FRAGMENTO:
“En Medio Oriente no solo se disputan territorios, se libra la batalla por el relato que gobierna al mundo.”
No hay frontera más difusa que aquella donde termina una guerra y comienza otra. En Medio Oriente, los mapas se redibujan con fuego, y los discursos que se pronuncian en las cancillerías del mundo apenas logran ocultar el verdadero campo de batalla: la lucha por la hegemonía, el control narrativo y la arquitectura del poder regional.
Hoy, lo que arde no es solo la tierra entre Irán e Israel. Arde el concepto mismo de equilibrio, ese delgado hilo que durante años sostuvo la ficción de que la diplomacia podría ser suficiente para contener el choque de dos proyectos irreconciliables: un Israel con poderío nuclear, respaldado sin pudor por Estados Unidos, y un Irán que resiste desde la orilla opuesta, decidido a no doblegarse ante el orden que otros diseñaron para su región.
La percepción general es clara: estamos ante una escalada sin precedentes. Lo que antes eran amenazas indirectas, ataques selectivos y operaciones encubiertas, ha dado paso a un conflicto directo, con misiles volando en ambas direcciones, con daños reales en ciudades, centrales nucleares, aeropuertos y, lo más grave, con víctimas civiles atrapadas en medio de un ajedrez que no eligieron jugar.

LÍNEAS REGISTRADAS:
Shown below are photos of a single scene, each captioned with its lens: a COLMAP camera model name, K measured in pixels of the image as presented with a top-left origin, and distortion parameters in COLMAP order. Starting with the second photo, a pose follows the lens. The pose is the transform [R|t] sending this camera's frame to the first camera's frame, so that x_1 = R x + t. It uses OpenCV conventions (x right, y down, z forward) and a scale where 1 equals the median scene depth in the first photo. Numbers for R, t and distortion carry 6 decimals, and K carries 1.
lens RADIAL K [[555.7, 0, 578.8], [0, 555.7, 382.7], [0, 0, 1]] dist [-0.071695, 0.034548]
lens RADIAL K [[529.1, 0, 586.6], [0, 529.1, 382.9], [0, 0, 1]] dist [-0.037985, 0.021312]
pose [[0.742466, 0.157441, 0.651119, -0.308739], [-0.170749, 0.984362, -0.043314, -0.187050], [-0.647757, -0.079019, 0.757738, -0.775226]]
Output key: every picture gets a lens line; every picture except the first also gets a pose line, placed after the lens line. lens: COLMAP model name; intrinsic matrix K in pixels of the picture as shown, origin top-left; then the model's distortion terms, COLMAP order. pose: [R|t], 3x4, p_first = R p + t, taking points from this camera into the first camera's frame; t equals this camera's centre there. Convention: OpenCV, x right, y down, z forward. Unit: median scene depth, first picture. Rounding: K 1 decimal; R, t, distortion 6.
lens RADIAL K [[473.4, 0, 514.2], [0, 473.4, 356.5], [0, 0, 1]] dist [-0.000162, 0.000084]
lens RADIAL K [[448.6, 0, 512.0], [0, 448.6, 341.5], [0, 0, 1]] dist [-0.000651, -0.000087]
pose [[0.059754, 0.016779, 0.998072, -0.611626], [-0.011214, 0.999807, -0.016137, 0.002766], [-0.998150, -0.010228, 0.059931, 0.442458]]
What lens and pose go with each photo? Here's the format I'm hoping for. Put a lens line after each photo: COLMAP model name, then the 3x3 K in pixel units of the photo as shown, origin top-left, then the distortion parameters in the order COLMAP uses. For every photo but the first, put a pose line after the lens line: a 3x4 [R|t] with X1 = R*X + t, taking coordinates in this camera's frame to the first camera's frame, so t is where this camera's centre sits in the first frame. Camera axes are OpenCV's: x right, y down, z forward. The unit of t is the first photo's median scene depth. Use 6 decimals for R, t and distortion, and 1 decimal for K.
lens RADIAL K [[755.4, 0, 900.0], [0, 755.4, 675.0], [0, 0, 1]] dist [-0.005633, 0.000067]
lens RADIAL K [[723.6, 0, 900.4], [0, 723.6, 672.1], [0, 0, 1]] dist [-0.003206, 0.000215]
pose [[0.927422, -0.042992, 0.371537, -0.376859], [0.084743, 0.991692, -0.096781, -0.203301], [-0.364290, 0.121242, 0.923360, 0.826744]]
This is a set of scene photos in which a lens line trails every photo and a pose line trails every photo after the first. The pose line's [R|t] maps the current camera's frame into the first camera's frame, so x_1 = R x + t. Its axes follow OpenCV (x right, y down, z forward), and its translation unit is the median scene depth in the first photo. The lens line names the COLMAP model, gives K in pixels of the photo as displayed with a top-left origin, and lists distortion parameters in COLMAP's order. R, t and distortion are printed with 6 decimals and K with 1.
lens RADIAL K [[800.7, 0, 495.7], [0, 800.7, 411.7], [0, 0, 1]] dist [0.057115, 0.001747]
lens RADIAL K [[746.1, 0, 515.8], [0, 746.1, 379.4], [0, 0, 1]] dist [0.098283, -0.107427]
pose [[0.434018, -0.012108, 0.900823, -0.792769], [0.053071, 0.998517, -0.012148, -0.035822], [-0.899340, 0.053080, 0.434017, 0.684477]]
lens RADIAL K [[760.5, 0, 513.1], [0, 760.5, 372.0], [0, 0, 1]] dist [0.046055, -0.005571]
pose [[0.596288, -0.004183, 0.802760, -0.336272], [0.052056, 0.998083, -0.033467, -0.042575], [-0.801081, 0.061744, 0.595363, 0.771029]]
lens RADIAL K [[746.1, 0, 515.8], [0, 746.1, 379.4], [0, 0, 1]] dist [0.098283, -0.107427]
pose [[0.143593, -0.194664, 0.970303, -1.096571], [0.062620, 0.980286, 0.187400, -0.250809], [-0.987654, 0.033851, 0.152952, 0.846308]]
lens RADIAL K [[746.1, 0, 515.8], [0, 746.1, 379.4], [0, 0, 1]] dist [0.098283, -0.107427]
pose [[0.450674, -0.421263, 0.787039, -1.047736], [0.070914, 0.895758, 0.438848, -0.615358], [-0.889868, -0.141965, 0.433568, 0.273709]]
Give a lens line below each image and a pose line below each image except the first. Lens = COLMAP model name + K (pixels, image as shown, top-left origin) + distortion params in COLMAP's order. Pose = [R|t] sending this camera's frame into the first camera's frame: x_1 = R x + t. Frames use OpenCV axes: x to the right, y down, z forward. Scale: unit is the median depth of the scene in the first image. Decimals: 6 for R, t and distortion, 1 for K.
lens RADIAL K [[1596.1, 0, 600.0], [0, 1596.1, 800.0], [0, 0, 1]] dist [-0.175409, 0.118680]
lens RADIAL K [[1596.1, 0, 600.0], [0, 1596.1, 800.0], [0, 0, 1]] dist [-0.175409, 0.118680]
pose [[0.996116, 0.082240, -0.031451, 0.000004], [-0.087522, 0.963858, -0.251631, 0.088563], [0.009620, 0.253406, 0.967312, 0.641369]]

QUÉ SE PIDE:
Prosigue el fragmento sobre el conflicto entre Irán e Israel a partir de su última oración. Las líneas son material aparte y no tienen relación con el fragmento.

RESULTADO:
Pero este no es solo un enfrentamiento entre dos países. Es una pugna estratégica entre visiones del mundo, alimentada por una narrativa que se ha ido construyendo cuidadosamente desde hace décadas. La narrativa de Occidente, dirigida por Estados Unidos, presenta a Israel como el bastión democrático frente al extremismo islámico, mientras retrata a Irán como una amenaza latente, un actor “irracional” que no puede tener acceso a la energía nuclear, aunque su enemigo sí la posea. Esta construcción narrativa no es inocente. Es parte de un dispositivo hegemónico diseñado para justificar la intervención, legitimar la violencia preventiva y mantener el statu quo geopolítico que garantiza la supremacía estadounidense en la región.
Y es que la hegemonía, como bien lo explicó Antonio Gramsci, no se sostiene solo con tanques y tratados. Se cimenta en el relato que naturaliza quién manda, por qué manda, y quién debe obedecer. Es en ese terreno simbólico donde Estados Unidos ha ejercido con maestría su dominio: no solo impone sanciones, también impone significados. No solo lanza bombas, también lanza ideas que justifican esas bombas.
Lo que está en juego en Medio Oriente es, por tanto, algo más profundo que un territorio o un oleoducto. Es la narrativa misma del orden internacional. El intento de Irán por mantener su soberanía energética y militar choca con la obsesión estadounidense por controlar la arquitectura de seguridad global. La alianza entre Washington y Tel Aviv no es circunstancial, sino estructural: forma parte de un diseño estratégico donde Israel actúa como gendarme regional, respaldado por una legitimidad discursiva que lo absuelve incluso cuando transgrede el derecho internacional.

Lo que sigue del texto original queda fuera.